Convert the lines of each of the entries below into a Markdown table with the columns Row and Line. Number the lines in the Row column, and leave out any blank lines.
◇ ◇ ◇ ◇
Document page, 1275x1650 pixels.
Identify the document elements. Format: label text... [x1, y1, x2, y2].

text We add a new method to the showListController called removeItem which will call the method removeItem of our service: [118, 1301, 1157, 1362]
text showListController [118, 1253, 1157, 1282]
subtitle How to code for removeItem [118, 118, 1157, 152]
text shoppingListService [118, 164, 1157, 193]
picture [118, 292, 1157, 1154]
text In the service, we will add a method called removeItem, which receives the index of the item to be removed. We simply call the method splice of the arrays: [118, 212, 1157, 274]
◇ ◇ ◇ ◇
EXERCISE SOLUTION.
| Row | Line |
|---|---|
| 1 | Document page, 1275x1650 pixels. |
| 2 | Identify the document elements. Format: label text... [x1, y1, x2, y2]. |
| 3 | text We add a new method to the showListController called removeItem which will call the method removeItem of our service: [118, 1301, 1157, 1362] |
| 4 | text showListController [118, 1253, 1157, 1282] |
| 5 | subtitle How to code for removeItem [118, 118, 1157, 152] |
| 6 | text shoppingListService [118, 164, 1157, 193] |
| 7 | picture [118, 292, 1157, 1154] |
| 8 | text In the service, we will add a method called removeItem, which receives the index of the item to be removed. We simply call the method splice of the arrays: [118, 212, 1157, 274] |